Unique fille dans sa classe de 4ème mécanique au Centre de Formation professionnelle de Gitega, Estella Ndayishimiye donne une place insignifiante aux tabous sur les activités cautionnées par genre. Pour elle, c’est la mécanique ou rien.
Elle est fière qu’on l’interviewe. Plutôt, fière de ce qu’elle est, et d’en parler. Dans sa tenue de travail, une salopette bleue, presque neuve, Estella n’est pas ce genre de fille dont le principe primant est la propreté, et tout le temps le style. Pour elle, la priorisation et le choix de sa carrière au jeune âge est la clé de la réussite.

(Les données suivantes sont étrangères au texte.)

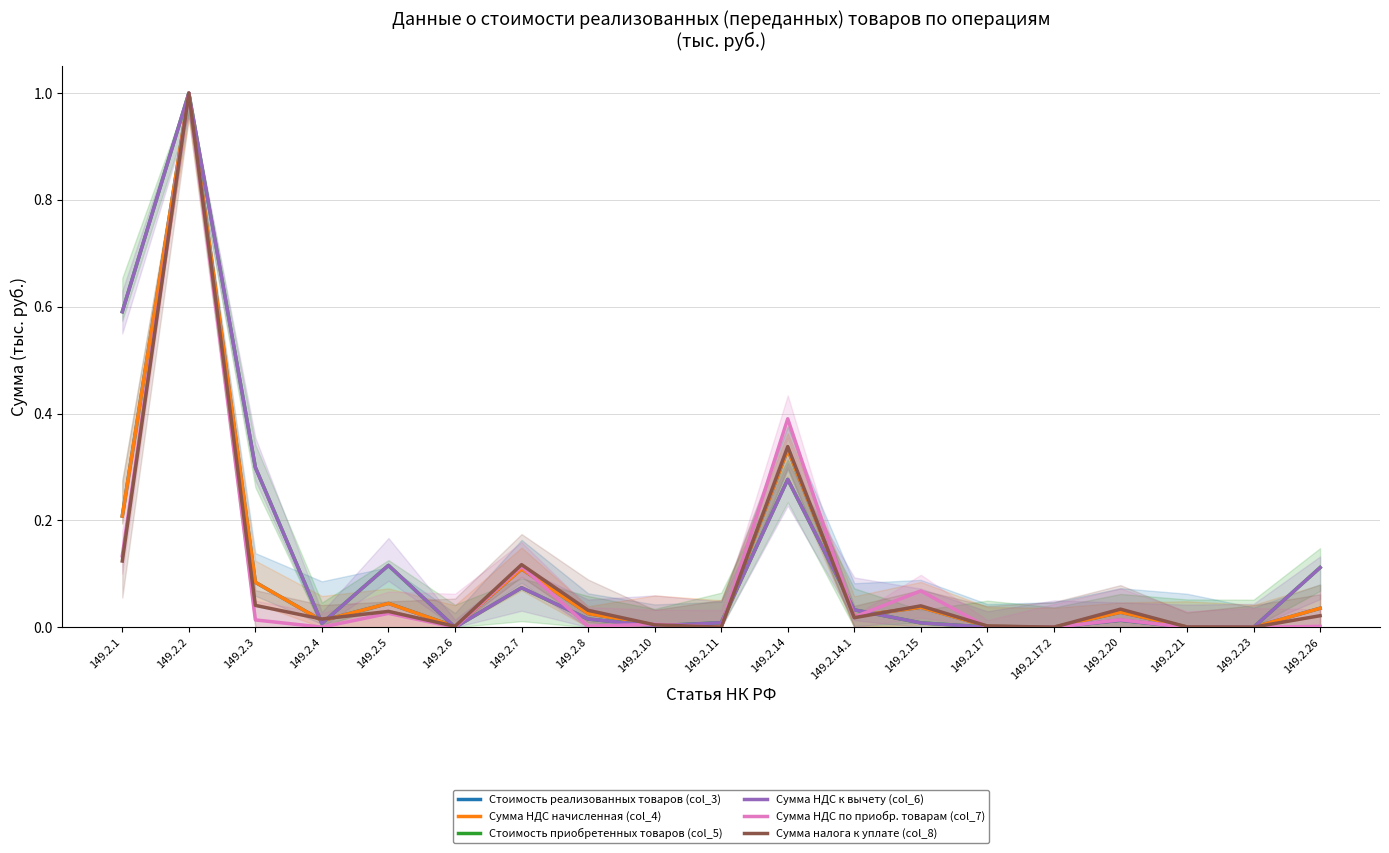

List the series in order of their peak value, lowest first.

Стоимость реализованных товаров (col_3), Сумма НДС начисленная (col_4), Стоимость приобретенных товаров (col_5), Сумма НДС к вычету (col_6), Сумма НДС по приобр. товарам (col_7), Сумма налога к уплате (col_8)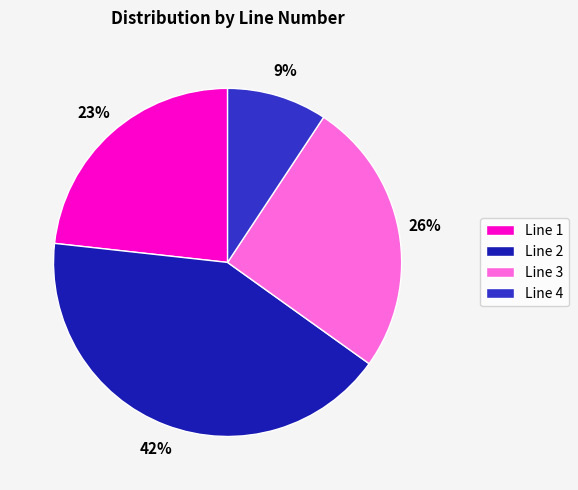

Combined, do Line 3 and Line 2 account for over 50%?

Yes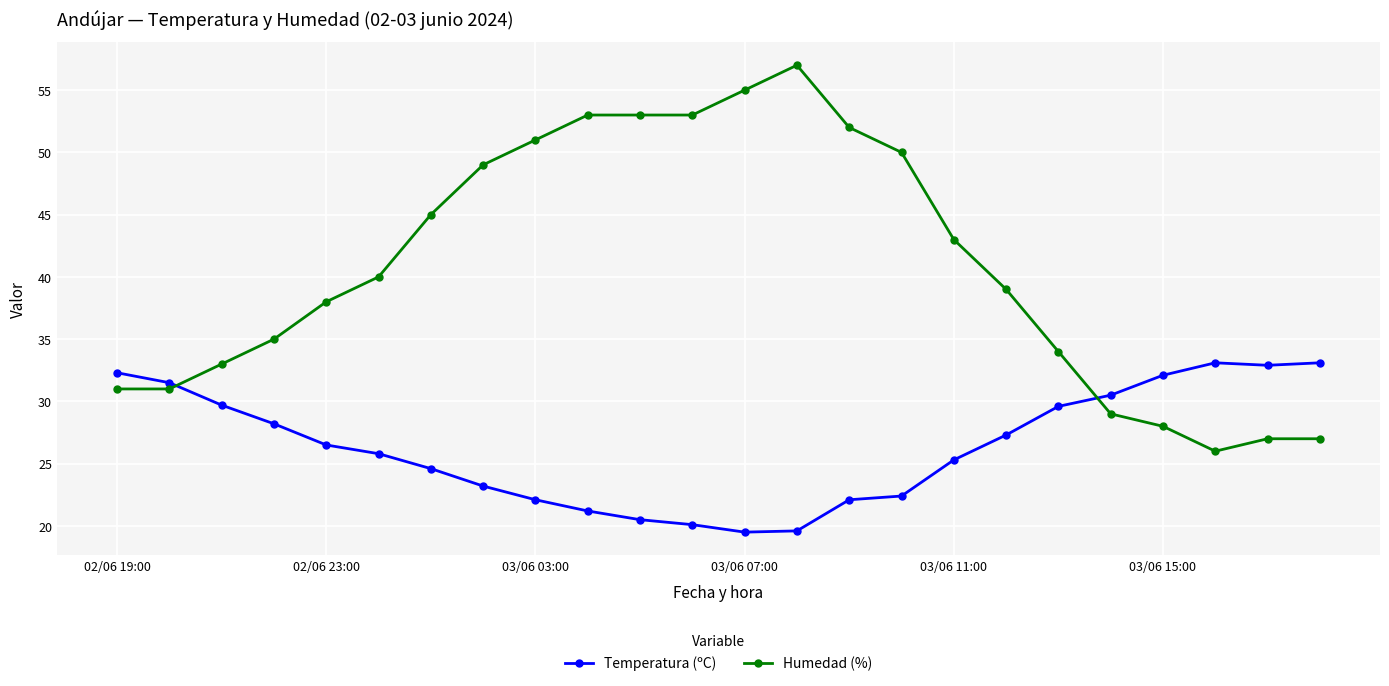

Rank the series by their maximum value, from highest to lowest.

Humedad (%), Temperatura (ºC)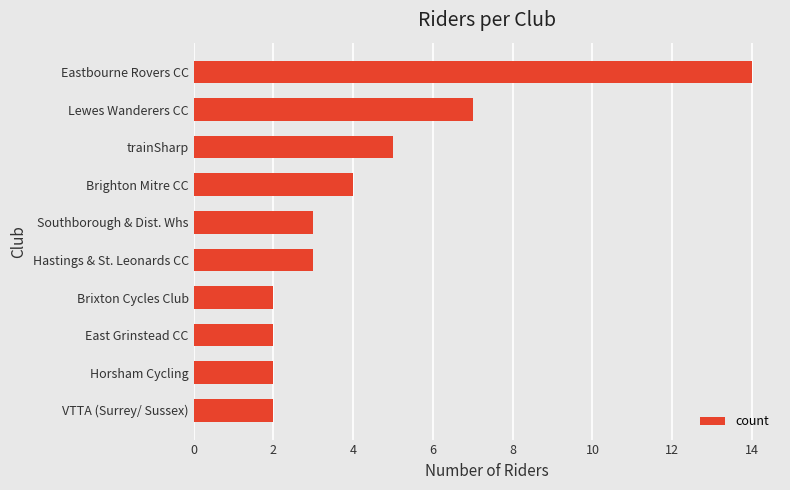

What is the greatest value displayed?

14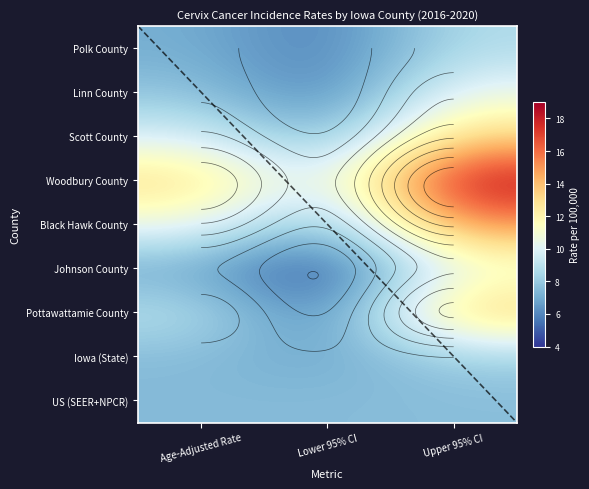

How many values in the Johnson County series are below 6?

1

Originaire de Kayanza, commune Gahombo au nord du Burundi, la jeune demoiselle, 19 ans révolus, n’a pas hésité une seconde à quitter son toit familial et rejoindre Gitega, au centre du pays, dans un seul but: étudier et décrocher un bon diplôme en mécanique automobile. En effet, Estella débute avec les formations professionnelles dans sa commune natales, Gahombo: «Chez nous, il y’avait un centre de formation professionnelle, mais juste pour deux ans. Ayant terminé avec succès ces deux années, je devais chercher où continuer mon cursus, d’où le choix de Gitega.»
Des débuts difficiles
Issue d’une famille paysanne, Estella n’a pas été comprise, dès ses confidences pour son attachement à la mécanique: «Kuja munsi y’imodoka nyene? Umukobwa? (Une fille? Sous les roues d’une voiture? ndlr): s’étonnait affreusement sa mère, en s’opposant catégoriquement au projet de sa fille. Mais Estella ne va pas pour autant lâcher prise. Elle mettra toute son énergie à expliquer à sa famille et à son entourage l’intérêt de faire des métiers, et l’avantage pour une fille d’en pratiquer. «Je devais leur faire entendre que je dois sortir du lot, et servir d’exemple pour d’autres filles. Je citais incessamment le cas de Francine Niyonsaba qui est actuellement une icône nationale, alors qu’elle vient de loin, de très loin.» Finalement, sa requête sera considérée. Elle va embrasser la mécanique, étant la toute première fille à s’y aventurer. «Gênée, oui. A mes débuts. J’avais un peu peur de me familiariser avec les garçons. Mais puisque je n’avais pas d’autres solutions que d’entrer dans la famille de la classe, j’ai fini par m’y intégrer petit à petit, et ils m’ont accueillie à bras ouverts, telle leur sœur.» Cette ambiance collégiale, Estella va la porter même à Gitega, dans son dernier cycle de formation. Etant actuellement dans la classe terminale, Estella rêve de détenir un garage de renom, et léguer son métier à sa progéniture.